The first N500bn had to come from special accounts, which were embedded in the revised budget,” he stated. Agba added, “And then the other N1.8tn, which has programmes that were set up to be financed through the financial institutions.
The Sun says that in a move aimed at encouraging infrastructural development, the Federal Government has granted the Nigeria Liquefied Natural Gas (NLNG) Company N20 billion tax waiver for the construction of Bodo Bonny Bridge in Bayelsa State.
The Federal Inland Revenue Service (FIRS) presented the road infrastructure credit certificate to LNG in Abuja on Thursday.
NLNG has so far received three credit certificates in the last three years valued at N46 billion. Thursday’s document is the third while the fourth is expected later in the year.

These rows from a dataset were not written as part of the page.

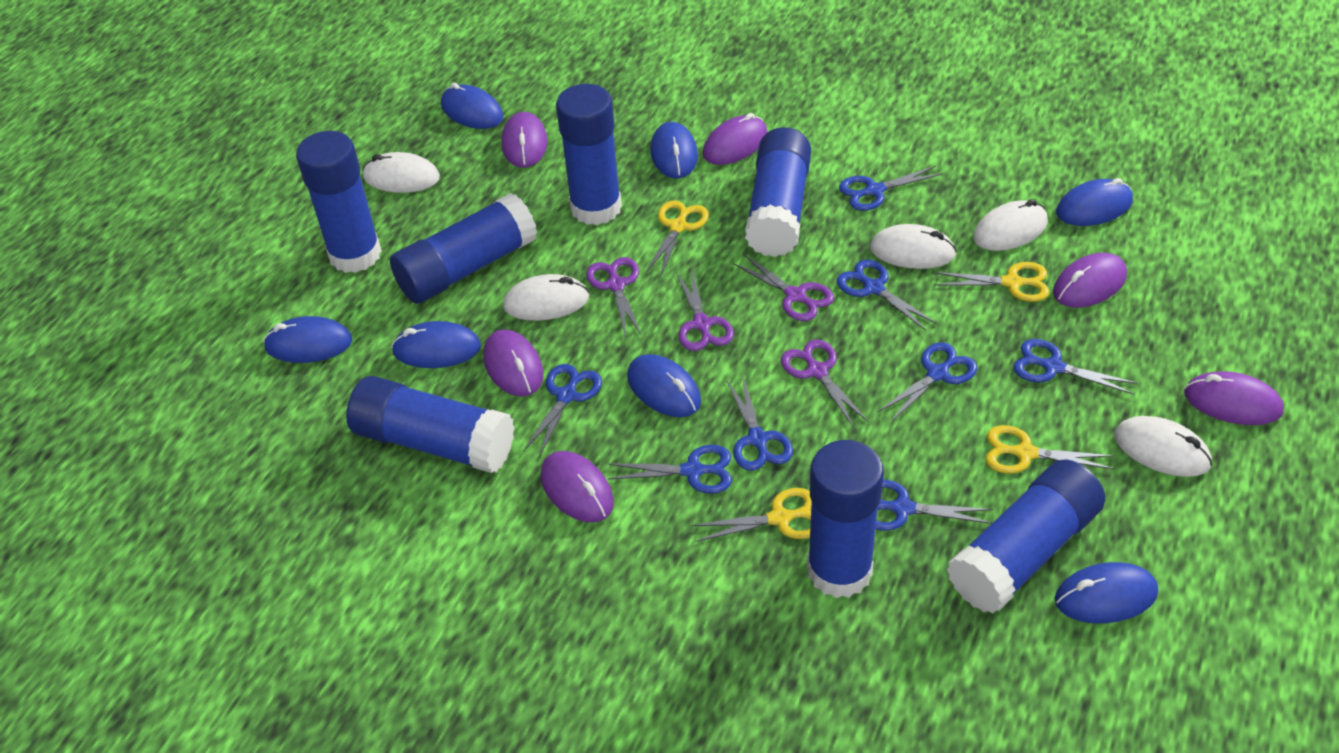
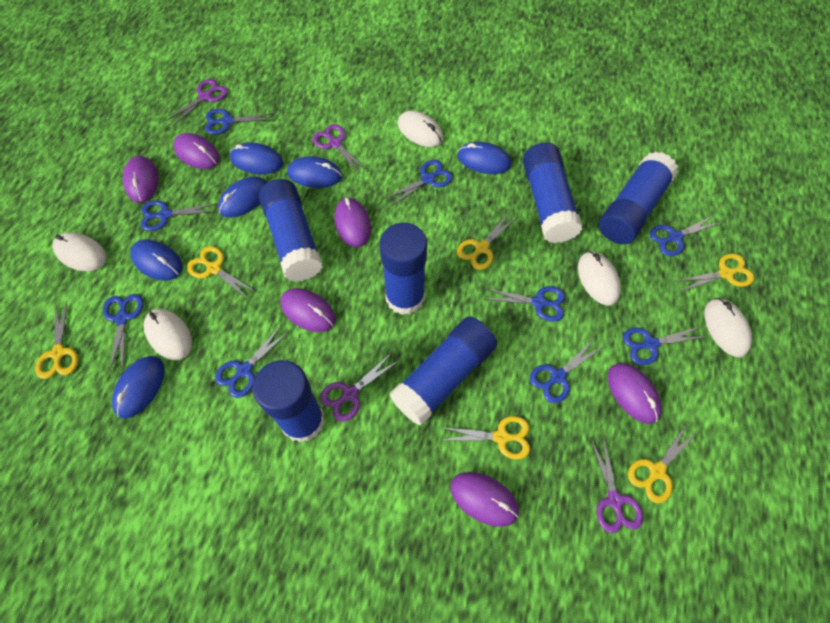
blue glue stick: [296,131,382,273] [346,376,515,473] [390,193,537,304] [556,84,622,225] [745,127,811,257] [807,440,884,598] [947,459,1105,614] = 7 -> [253,360,325,443] [259,179,323,282] [380,223,427,315] [390,317,497,426] [523,142,582,243] [599,151,678,244] = 6
blue mouse: [263,316,352,363] [391,321,481,368] [441,83,503,129] [627,354,701,417] [650,122,698,178] [1055,562,1158,623] [1056,178,1133,226] = 7 -> [112,356,165,418] [130,240,183,281] [218,177,267,218] [230,142,283,174] [287,156,342,188] [457,142,511,174] = 6
blue scissors: [523,364,602,457] [607,445,732,494] [726,375,793,471] [837,259,937,331] [839,166,943,211] [876,480,993,531] [878,342,977,422] [1013,339,1138,394] = 8 -> [103,294,143,370] [141,201,217,231] [205,109,274,135] [215,325,289,398] [385,160,453,206] [485,286,565,322] [530,339,604,403] [623,326,707,365] [649,215,722,256] = 9
yellow scissors: [646,200,709,275] [692,488,812,542] [934,262,1049,302] [985,425,1114,474] = 4 -> [35,301,78,379] [187,246,256,300] [440,416,530,460] [457,212,517,270] [628,423,697,503] [677,253,755,291] = 6

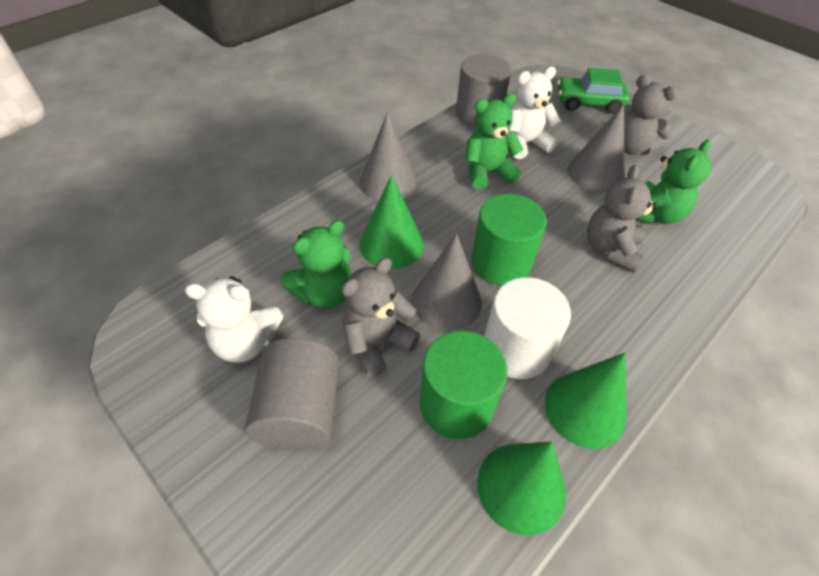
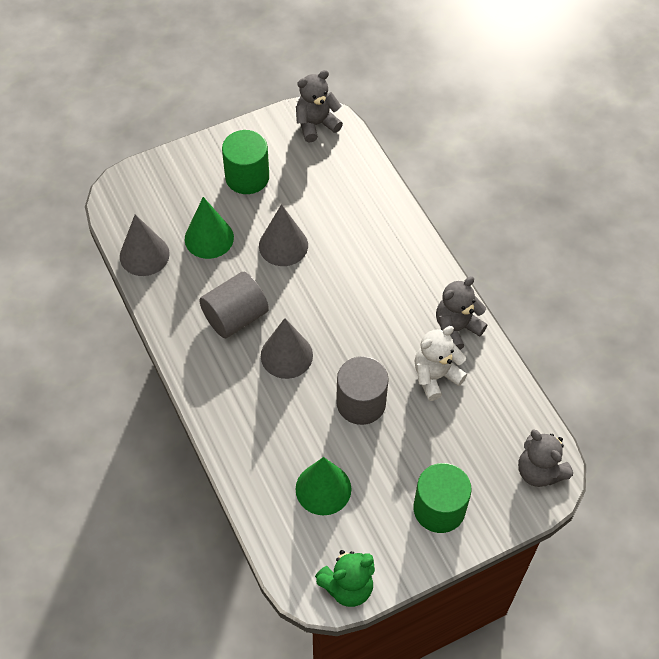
green car: [557,68,630,114] = 1 -> none = 0
green cone: [360,175,424,269] [477,441,566,535] [545,353,626,449] = 3 -> [185,197,234,259] [296,457,351,515] = 2
green teddy bear: [281,220,352,308] [465,94,523,190] [636,140,711,224] = 3 -> [315,550,375,607] = 1
white cylinder: [484,277,571,379] = 1 -> none = 0
white teddy bear: [184,276,283,363] [508,67,561,159] = 2 -> [415,326,467,401] = 1

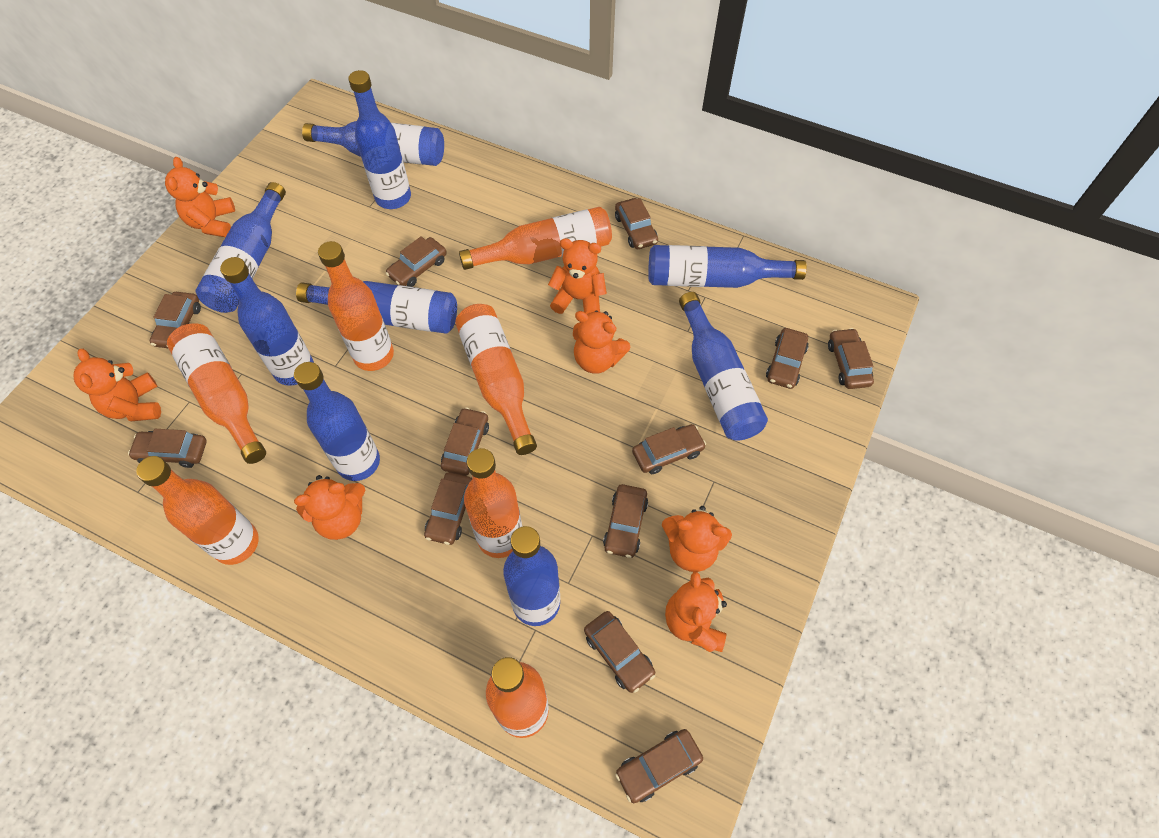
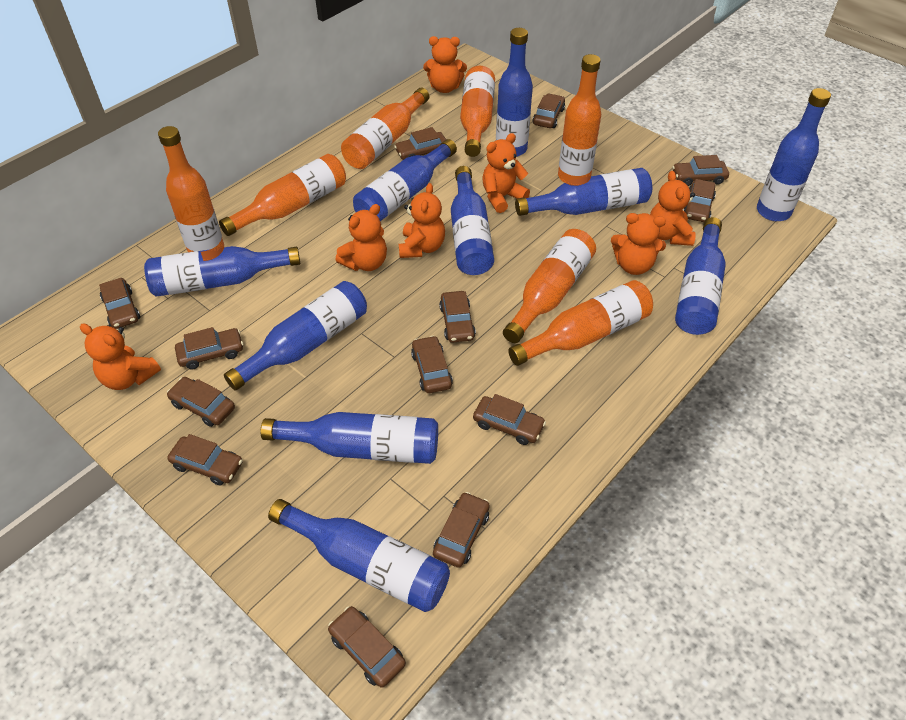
blue bottle: [196,182,286,313] [220,257,314,386] [294,362,380,481] [296,281,457,334] [302,121,444,166] [348,70,411,209] [503,526,560,626] [648,245,807,288] [679,292,768,441] = 9 -> [144,246,300,297] [224,281,367,391] [260,412,438,464] [268,499,450,612] [353,139,457,221] [451,166,494,275] [496,28,533,157] [515,168,652,216] [675,217,726,335] [757,88,831,221] = 10
brown car: [128,429,207,468] [150,292,201,348] [386,236,447,287] [424,472,472,545] [441,407,489,476] [584,611,655,693] [603,484,648,558] [615,198,658,249] [615,729,703,803] [632,424,706,474] [766,328,809,389] [828,328,874,389] = 12 -> [99,278,140,329] [167,377,235,427] [168,434,243,486] [175,327,243,370] [328,606,406,688] [394,127,446,160] [411,336,453,393] [433,492,490,568] [439,291,476,343] [473,394,546,445] [533,94,565,128] [672,155,729,186] [683,179,716,222] = 13

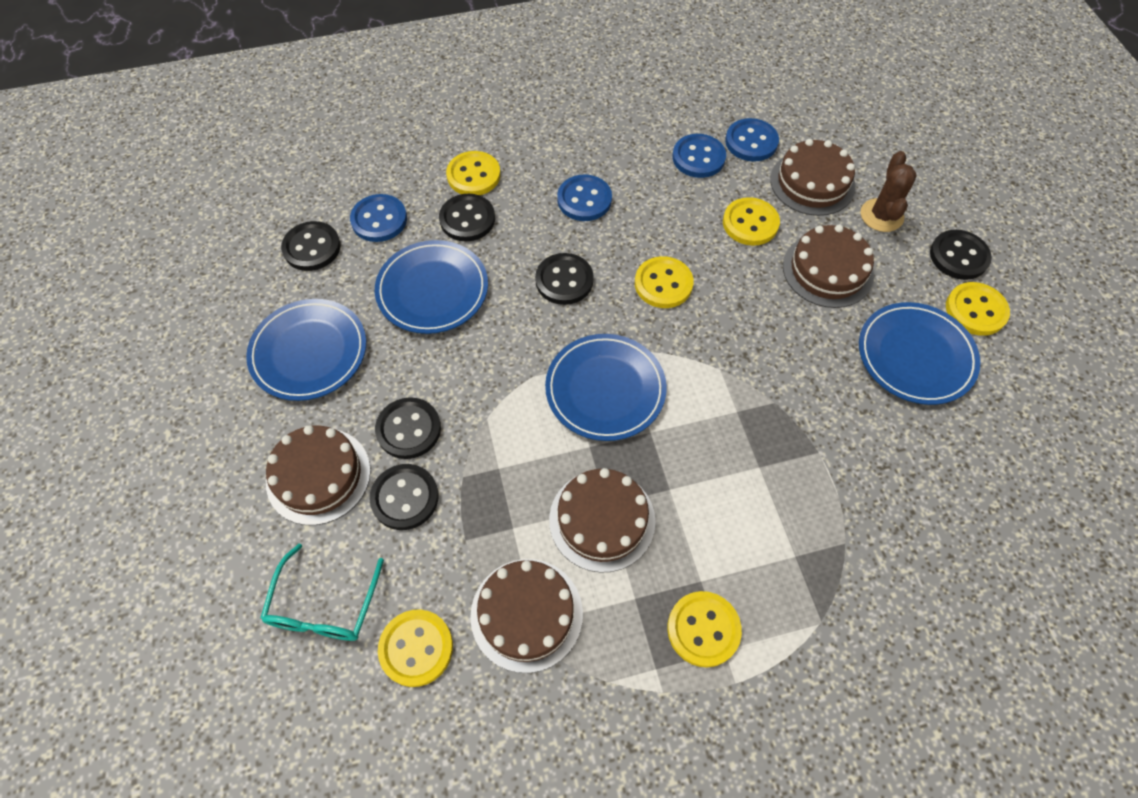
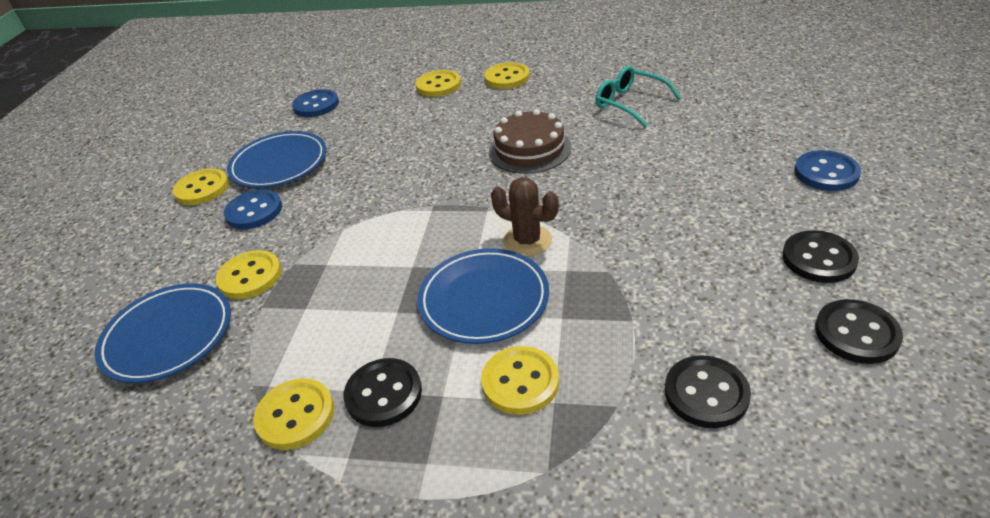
black button: [281,221,341,271] [370,464,439,530] [375,397,441,459] [439,194,495,241] [535,253,594,305] [930,230,992,280] = 6 -> [344,358,422,427] [665,355,751,428] [782,230,859,283] [815,299,903,364] = 4
blue button: [350,194,407,242] [557,175,612,221] [672,134,726,178] [725,118,779,162] = 4 -> [224,189,282,229] [292,89,339,117] [794,150,861,191] = 3
blue plate: [246,299,366,401] [375,240,488,334] [545,334,667,441] [859,302,980,405] = 4 -> [95,283,231,383] [227,131,326,188] [417,248,549,344] = 3
brown cake: [266,425,371,525] [470,559,583,673] [549,468,656,573] [770,139,856,216] [783,225,874,308] = 5 -> [489,109,571,174] = 1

President Muhammadu Buhari signed Executive Order Seven (07) in 2020 authorising companies that provide critical infrastructure like roads to be granted tax waivers.
The Bodo Bonny Bridge and roads across Okpobo channels in Rivers State were constructed by Julius Berger at a cost of N120. 681 billion.
For this purpose, the government has granted the Company a tax waiver of N20 billion. Executive Chairman of the FIRS, Muhammad Nami, represented by Coordinating Director, Tax Operations Group, Mr. Femi Oluwaniyi, urged other corporate bodies across the country to join NLNG and Dangote Nigeria Limited to take advantage of government’s tax credit facility.